▸ **Selected extract**:
On 7/16/2014 1:12 PM, Johannes Pfau wrote:
> I'll take this as you pre-approve all the mentioned extensions?
>
> * way to disable typeinfo for struct

Worth investigating. It'd probably be much more effective to work the linker angle of removing items for which no references exist. Martin was working on that, but his latest attempt had to be reverted, as it needed a new approach.


> * way to disable initializer

T t = void; // no initialization


> * force inlining

http://wiki.dlang.org/DIP56 (Note the author!)


> * (way to omit copy constructor function / force inline)

I don't know what that means

On 17 July 2014 07:09, Walter Bright via Digitalmars-d <digitalmars-d@puremagic.com> wrote:
> On 7/16/2014 1:12 PM, Johannes Pfau wrote:
>>
>> I'll take this as you pre-approve all the mentioned extensions?
>>
>> * way to disable typeinfo for struct
>
>
> Worth investigating. It'd probably be much more effective to work the linker angle of removing items for which no references exist. Martin was working on that, but his latest attempt had to be reverted, as it needed a new approach.
>
>
>
>> * way to disable initializer
>
>
> T t = void; // no initialization
>
>
>> * force inlining
>
>
> http://wiki.dlang.org/DIP56 (Note the author!)
>

For the time being, GDC has @attribute("forceinline")

https://github.com/D-Programming-GDC/GDC/blob/master/libphobos/libdruntime/gcc/attribute.d


>> * (way to omit copy constructor function / force inline)
>
>
> I don't know what that means

@disable this(this);  ?

I'll let Johannes clarify.


Iain

On Wednesday, 16 July 2014 at 20:11:22 UTC, Johannes Pfau wrote:
> I think it's kinda ridiculous that D embedded code will only be usable
> with strong optimization flags, but whatever.

Do you have numbers? Transitive volatility implies you planned to do very complex things in embedded. If optimizations are so critical, how do you know if complex code can work without them due to its sheer complexity even if typeinfos were removed somehow?

On Wednesday, 16 July 2014 at 20:14:38 UTC, Johannes Pfau wrote:
> I'll take this as you pre-approve all the mentioned extensions?
>
> * way to disable typeinfo for struct

BTW, typeinfos are needed for basic types too and not everything is inline - e.g. array comparison.

> * way to disable initializer
> * force inlining
> * (way to omit copy constructor function / force inline)

We have bugzilla for issues and you can refer to them (with appropriate severity) to describe a level of support for embedded (and baremetal). Would be better with numbers to justify severity.

On Wednesday, 16 July 2014 at 20:14:38 UTC, Johannes Pfau wrote:
> * way to disable typeinfo for struct
> * way to disable initializer
> * force inlining
> * (way to omit copy constructor function / force inline)

BTW, can't lto already remove this unused data? LDC inlines simple initializers already, so they are likely to end up unused (same for functions which where inlined).

On Wed, 16 Jul 2014 11:49:21 -0700, Walter Bright wrote:

> 
> I'll add that if it turns out we can't do a wrapper because of some limitations/bugs in D's expressiveness, that is the problem with D we need to fix, not adding another type modifier.
> 
> It all comes down to leverage. Making user defined types more capable
> has far,
> far more productive leverage than welding specifics into the compiler.

Document images paired with source code

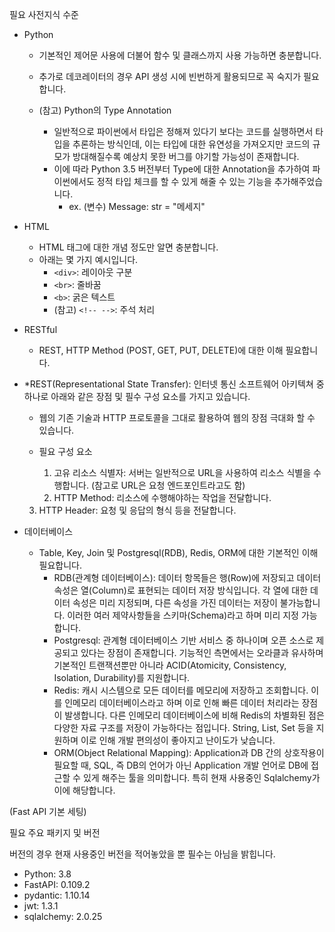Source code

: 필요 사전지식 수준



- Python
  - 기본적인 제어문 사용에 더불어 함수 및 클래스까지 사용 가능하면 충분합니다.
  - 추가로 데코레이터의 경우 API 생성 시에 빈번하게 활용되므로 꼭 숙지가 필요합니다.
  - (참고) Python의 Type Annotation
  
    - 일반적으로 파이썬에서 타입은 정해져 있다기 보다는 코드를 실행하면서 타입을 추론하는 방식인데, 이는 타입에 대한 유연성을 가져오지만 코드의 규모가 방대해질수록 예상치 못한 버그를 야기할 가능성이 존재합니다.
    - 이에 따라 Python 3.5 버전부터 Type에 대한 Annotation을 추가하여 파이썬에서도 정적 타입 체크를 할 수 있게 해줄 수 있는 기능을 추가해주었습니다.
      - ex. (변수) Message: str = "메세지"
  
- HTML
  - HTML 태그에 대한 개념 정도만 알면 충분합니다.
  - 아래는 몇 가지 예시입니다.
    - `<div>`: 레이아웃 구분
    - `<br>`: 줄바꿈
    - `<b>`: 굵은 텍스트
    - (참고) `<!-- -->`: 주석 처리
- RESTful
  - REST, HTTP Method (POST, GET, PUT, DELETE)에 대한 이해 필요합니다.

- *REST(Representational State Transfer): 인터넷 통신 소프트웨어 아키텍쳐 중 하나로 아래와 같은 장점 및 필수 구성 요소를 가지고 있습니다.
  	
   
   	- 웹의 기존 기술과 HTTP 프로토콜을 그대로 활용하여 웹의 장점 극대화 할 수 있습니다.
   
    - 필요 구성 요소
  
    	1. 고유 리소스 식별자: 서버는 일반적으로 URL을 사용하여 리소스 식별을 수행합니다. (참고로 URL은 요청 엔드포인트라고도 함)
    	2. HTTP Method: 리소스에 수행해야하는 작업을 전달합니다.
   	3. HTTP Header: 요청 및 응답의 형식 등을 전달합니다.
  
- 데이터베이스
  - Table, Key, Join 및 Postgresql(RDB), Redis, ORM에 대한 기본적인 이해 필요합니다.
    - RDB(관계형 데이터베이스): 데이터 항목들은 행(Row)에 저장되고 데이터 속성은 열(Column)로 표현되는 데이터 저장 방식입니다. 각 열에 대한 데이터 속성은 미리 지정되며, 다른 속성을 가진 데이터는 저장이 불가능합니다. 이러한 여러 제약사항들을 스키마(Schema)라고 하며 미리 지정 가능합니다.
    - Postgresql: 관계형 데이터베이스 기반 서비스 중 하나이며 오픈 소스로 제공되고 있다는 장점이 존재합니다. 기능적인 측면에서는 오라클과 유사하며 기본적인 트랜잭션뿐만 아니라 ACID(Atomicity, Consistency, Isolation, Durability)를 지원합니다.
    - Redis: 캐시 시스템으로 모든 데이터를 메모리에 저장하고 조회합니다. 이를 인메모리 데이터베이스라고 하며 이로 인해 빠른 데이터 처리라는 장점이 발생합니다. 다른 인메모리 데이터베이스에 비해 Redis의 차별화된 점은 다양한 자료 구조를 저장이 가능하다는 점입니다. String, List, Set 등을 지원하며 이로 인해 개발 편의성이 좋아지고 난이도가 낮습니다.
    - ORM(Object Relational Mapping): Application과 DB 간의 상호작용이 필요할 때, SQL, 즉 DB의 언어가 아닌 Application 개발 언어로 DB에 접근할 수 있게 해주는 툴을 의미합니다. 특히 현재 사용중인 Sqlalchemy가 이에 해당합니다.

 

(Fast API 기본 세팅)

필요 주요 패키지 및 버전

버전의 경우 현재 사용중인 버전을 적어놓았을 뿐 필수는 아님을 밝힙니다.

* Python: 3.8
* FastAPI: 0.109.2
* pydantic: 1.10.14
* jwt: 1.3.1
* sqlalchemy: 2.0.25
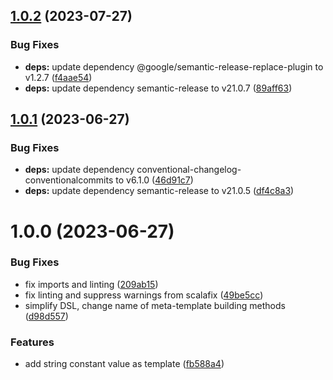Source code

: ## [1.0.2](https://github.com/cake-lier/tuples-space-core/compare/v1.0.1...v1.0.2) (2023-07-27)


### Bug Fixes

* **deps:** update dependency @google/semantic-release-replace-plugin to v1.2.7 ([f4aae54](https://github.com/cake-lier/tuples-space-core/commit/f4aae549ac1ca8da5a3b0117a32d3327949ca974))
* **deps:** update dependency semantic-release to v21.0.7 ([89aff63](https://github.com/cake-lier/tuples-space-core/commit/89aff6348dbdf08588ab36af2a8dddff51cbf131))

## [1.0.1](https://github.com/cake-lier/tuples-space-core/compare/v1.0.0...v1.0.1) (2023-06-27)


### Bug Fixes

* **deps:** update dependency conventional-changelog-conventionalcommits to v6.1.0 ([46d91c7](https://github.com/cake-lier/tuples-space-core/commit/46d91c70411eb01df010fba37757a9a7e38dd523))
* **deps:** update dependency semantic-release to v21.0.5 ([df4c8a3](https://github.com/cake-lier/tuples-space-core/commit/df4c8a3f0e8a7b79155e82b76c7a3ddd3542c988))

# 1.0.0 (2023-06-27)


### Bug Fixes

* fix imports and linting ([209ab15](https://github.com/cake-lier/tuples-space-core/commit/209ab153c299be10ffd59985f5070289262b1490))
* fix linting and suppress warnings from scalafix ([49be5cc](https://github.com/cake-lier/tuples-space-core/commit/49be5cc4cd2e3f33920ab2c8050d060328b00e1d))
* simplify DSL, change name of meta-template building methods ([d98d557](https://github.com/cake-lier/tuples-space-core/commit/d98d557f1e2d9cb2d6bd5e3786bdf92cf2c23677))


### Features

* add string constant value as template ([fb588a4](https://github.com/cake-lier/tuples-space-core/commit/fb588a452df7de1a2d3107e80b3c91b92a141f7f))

▸ **Exercise A**:
Please set down the part of the forum thread above, word for word, covering everything from "BTW, can't lto" down to "which where inlined).".
▸ **Exercise B**:
In the forum thread above, what attribute does GDC offer for forcing inlining for the time being?

▸ **Your solution A**:
BTW, can't lto already remove this unused data? LDC inlines simple initializers already, so they are likely to end up unused (same for functions which where inlined).

▸ **Your solution B**:
@attribute("forceinline")